Extracted page text data
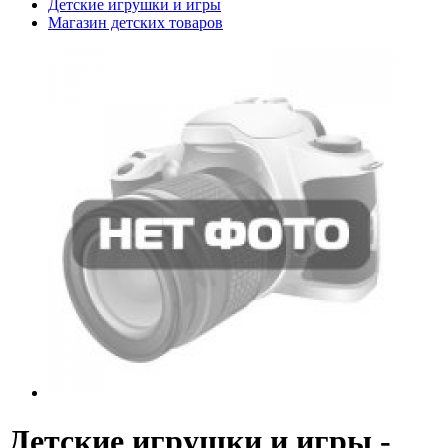
Детские игрушки и игры
Магазин детских товаров
Детские игрушки и игры -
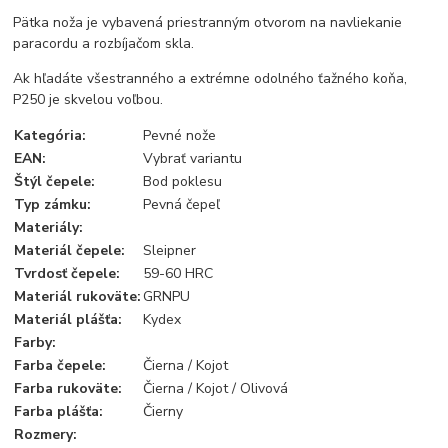
Pätka noža je vybavená priestranným otvorom na navliekanie
paracordu a rozbíjačom skla.
Ak hľadáte všestranného a extrémne odolného ťažného koňa,
P250 je skvelou voľbou.
Kategória
:
Pevné nože
EAN
:
Vybrať variantu
Štýl čepele
:
Bod poklesu
Typ zámku
:
Pevná čepeľ
Materiály
:
Materiál čepele
:
Sleipner
Tvrdosť čepele
:
59-60 HRC
Materiál rukoväte
:
GRNPU
Materiál plášťa
:
Kydex
Farby
:
Farba čepele
:
Čierna / Kojot
Farba rukoväte
:
Čierna / Kojot / Olivová
Farba
plášťa:
Čierny
Rozmery
:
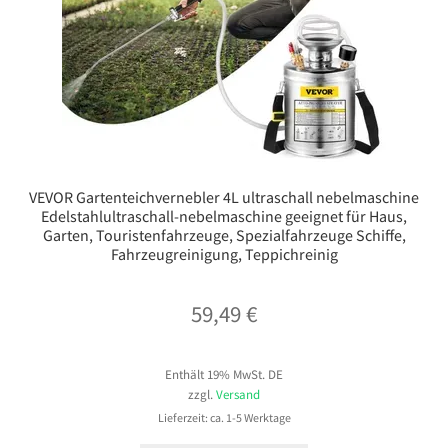
VEVOR Gartenteichvernebler 4L ultraschall nebelmaschine
Edelstahlultraschall-nebelmaschine geeignet für Haus,
Garten, Touristenfahrzeuge, Spezialfahrzeuge Schiffe,
Fahrzeugreinigung, Teppichreinig
59,49
€
Enthält 19% MwSt. DE
zzgl.
Versand
Lieferzeit: ca. 1-5 Werktage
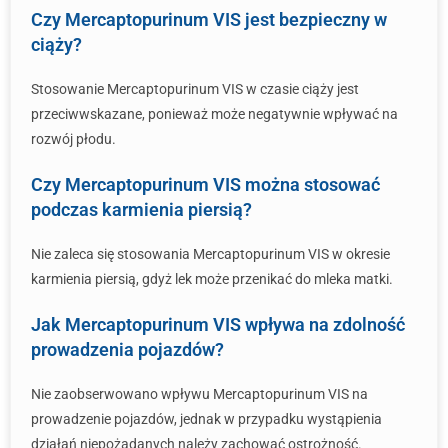
Czy Mercaptopurinum VIS jest bezpieczny w
ciąży?
Stosowanie Mercaptopurinum VIS w czasie ciąży jest
przeciwwskazane, ponieważ może negatywnie wpływać na
rozwój płodu.
Czy Mercaptopurinum VIS można stosować
podczas karmienia piersią?
Nie zaleca się stosowania Mercaptopurinum VIS w okresie
karmienia piersią, gdyż lek może przenikać do mleka matki.
Jak Mercaptopurinum VIS wpływa na zdolność
prowadzenia pojazdów?
Nie zaobserwowano wpływu Mercaptopurinum VIS na
prowadzenie pojazdów, jednak w przypadku wystąpienia
działań niepożądanych należy zachować ostrożność.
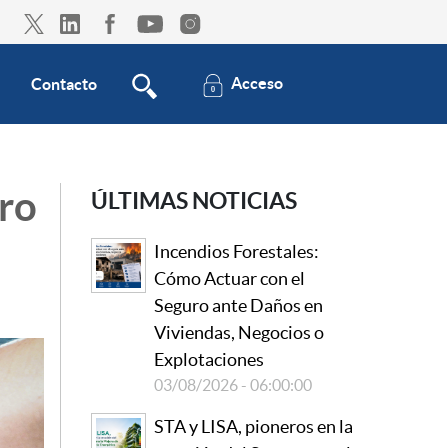
Acceso
Contacto
uro
ÚLTIMAS NOTICIAS
Incendios Forestales:
Cómo Actuar con el
Seguro ante Daños en
Viviendas, Negocios o
Explotaciones
03/08/2026 - 06:00:00
STA y LISA, pioneros en la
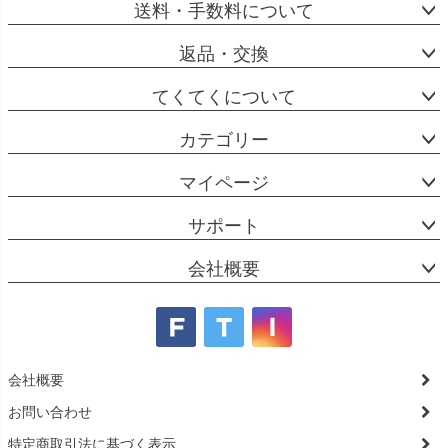
送料・手数料について
返品・交換
てくてくについて
カテゴリー
マイページ
サポート
会社概要
会社概要
お問い合わせ
特定商取引法に基づく表示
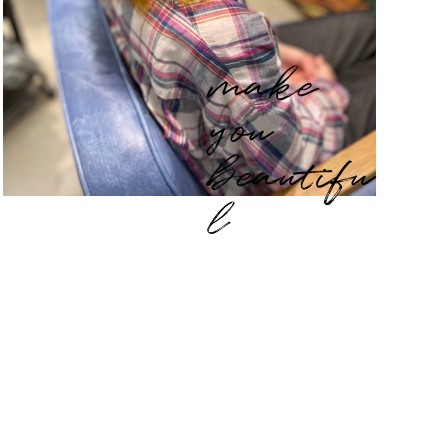
make
you
beautifu
l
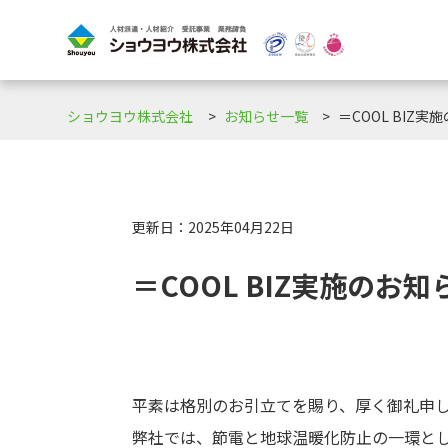
ショウヨウ株式会社
お知らせ一覧
＝COOL BIZ
更新日：2025年04月22日
＝COOL BIZ実施のお知
平素は格別のお引立てを賜り、厚く御礼申
弊社では、節電と地球温暖化防止の一環と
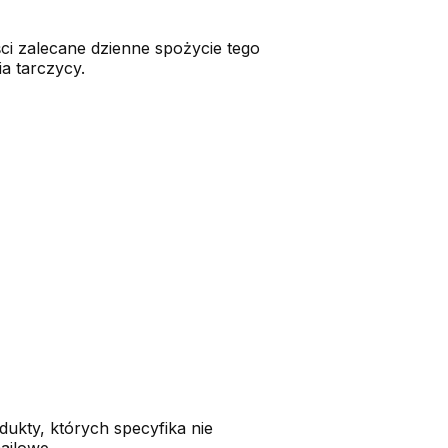
ci zalecane dzienne spożycie tego
 tarczycy.
dukty, których specyfika nie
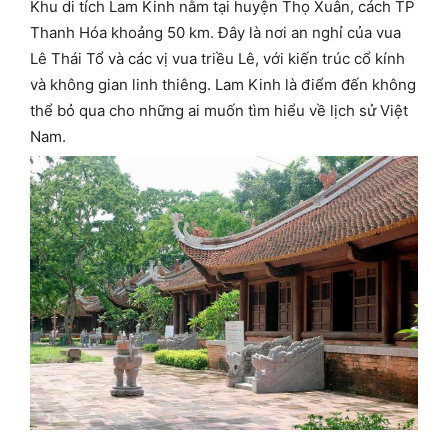
Khu di tích Lam Kinh nằm tại huyện Thọ Xuân, cách TP
Thanh Hóa khoảng 50 km. Đây là nơi an nghỉ của vua
Lê Thái Tổ và các vị vua triều Lê, với kiến trúc cổ kính
và không gian linh thiêng. Lam Kinh là điểm đến không
thể bỏ qua cho những ai muốn tìm hiểu về lịch sử Việt
Nam.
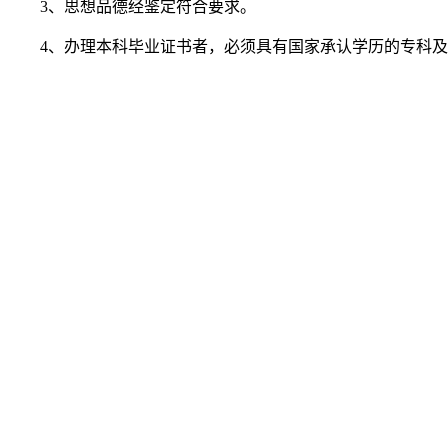
3、思想品德经鉴定符合要求。
4、办理本科毕业证书者，必须具有国家承认学历的专科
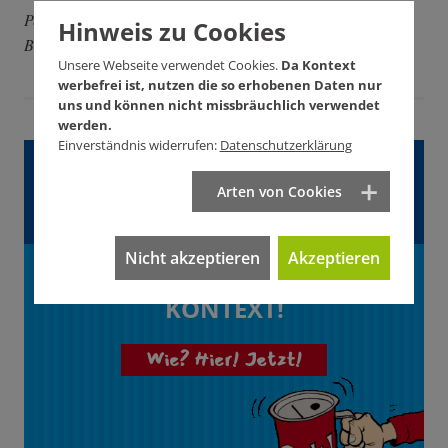
Peter Grohmann ist Kabarettist und Initiator des
Hinweis zu Cookies
Bürgerprojekts Die AnStifter.
Unsere Webseite verwendet Cookies.
Da Kontext
werbefrei ist, nutzen die so erhobenen Daten nur
uns und können nicht missbräuchlich verwendet
werden.
Einverständnis widerrufen:
Datenschutzerklärung
Gefällt Ihnen dieser
Arten von Cookies
Artikel?
Nicht akzeptieren
Akzeptieren
Unterstützen Sie
KONTEXT!
Wie? Hier! Jetzt!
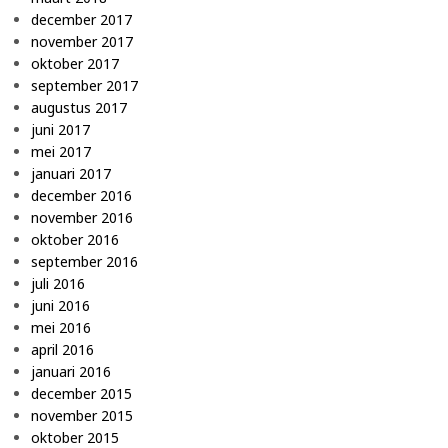
december 2017
november 2017
oktober 2017
september 2017
augustus 2017
juni 2017
mei 2017
januari 2017
december 2016
november 2016
oktober 2016
september 2016
juli 2016
juni 2016
mei 2016
april 2016
januari 2016
december 2015
november 2015
oktober 2015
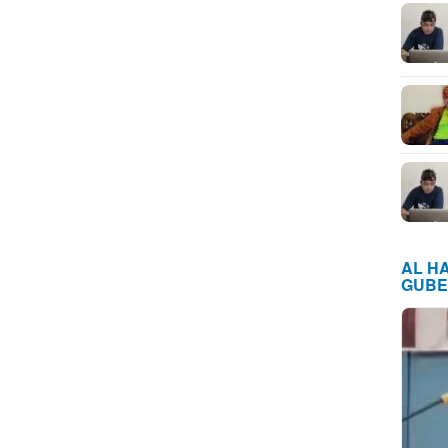
AL H
GUBE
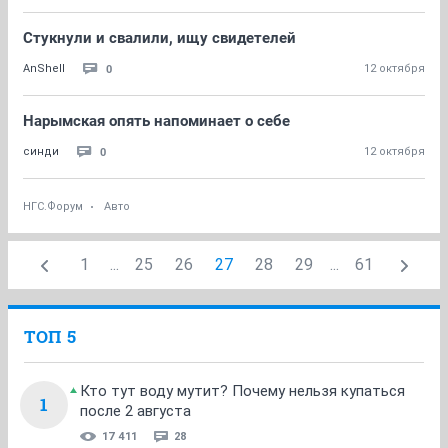
Стукнули и свалили, ищу свидетелей
0
AnShell
12 октября
Нарымская опять напоминает о себе
0
синди
12 октября
НГС.Форум
Авто
1
...
25
26
27
28
29
...
61
ТОП 5
Кто тут воду мутит? Почему нельзя купаться
1
после 2 августа
17 411
28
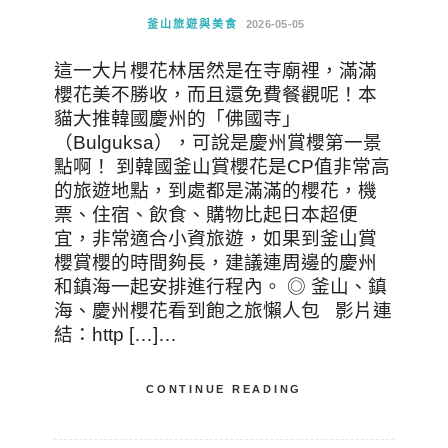
釜山旅遊與美食
2026-05-05
這一大片櫻花林居然是在寺廟裡，滿滿
櫻花美不勝收，而且還免費餐觀呢！本
貓大推韓國慶州的「佛國寺」
（Bulguksa），可說是慶州賞櫻第一景
點啊！ 到韓國釜山賞櫻花是CP值非常高
的旅遊地點，到處都是滿滿的櫻花，機
票、住宿、飲食、購物比起日本超便
宜，非常適合小資旅遊，如果到釜山賞
櫻賞櫻的時間夠長，建議連周邊的慶州
和鎮海一起安排進行程內。 ◎ 釜山、鎮
海、慶州櫻花看到飽之旅懶人包 影片連
結：http […]…
CONTINUE READING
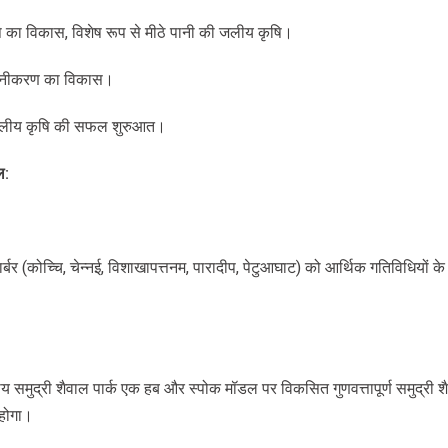
ि का विकास, विशेष रूप से मीठे पानी की जलीय कृषि।
शीनीकरण का विकास।
ा जलीय कृषि की सफल शुरुआत।
ल
:
र्बर (कोच्चि, चेन्नई, विशाखापत्तनम, पारादीप, पेटुआघाट) को आर्थिक गतिविधियों के के
ेशीय समुद्री शैवाल पार्क एक हब और स्पोक मॉडल पर विकसित गुणवत्तापूर्ण समुद्री 
 होगा।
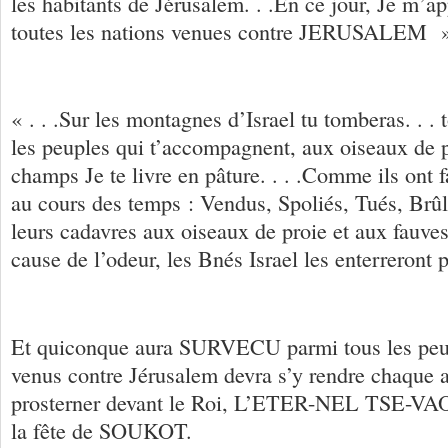
les habitants de Jérusalem. . .En ce jour, Je m’ap
toutes les nations venues contre JERUSALE
« . . .Sur les montagnes d’Israel tu tomberas. . . t
les peuples qui t’accompagnent, aux oiseaux de 
champs Je te livre en pâture. . . .Comme ils ont f
au cours des temps : Vendus, Spoliés, Tués, Brûl
leurs cadavres aux oiseaux de proie et aux fauv
cause de l’odeur, les Bnés Israel les enterreront
Et quiconque aura SURVECU parmi tous les peup
venus contre Jérusalem devra s’y rendre chaque 
prosterner devant le Roi, L’ETER-NEL TSE-VAOT
la fête de SOUKOT.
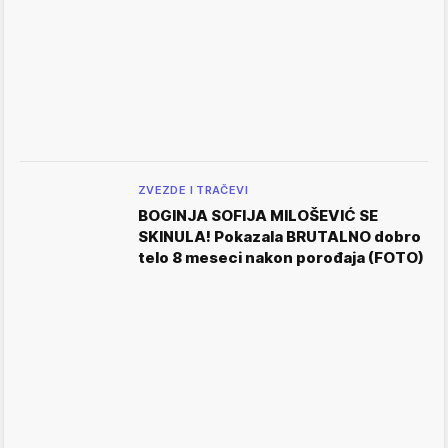
ZVEZDE I TRAČEVI
BOGINJA SOFIJA MILOŠEVIĆ SE
SKINULA! Pokazala BRUTALNO dobro
telo 8 meseci nakon porođaja (FOTO)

» Goal of the exercise
Whenever a line in the entries above includes the word "nebelmaschine", pull that line out.

» Task answer
VEVOR Gartenteichvernebler 4L ultraschall nebelmaschine
Edelstahlultraschall-nebelmaschine geeignet für Haus,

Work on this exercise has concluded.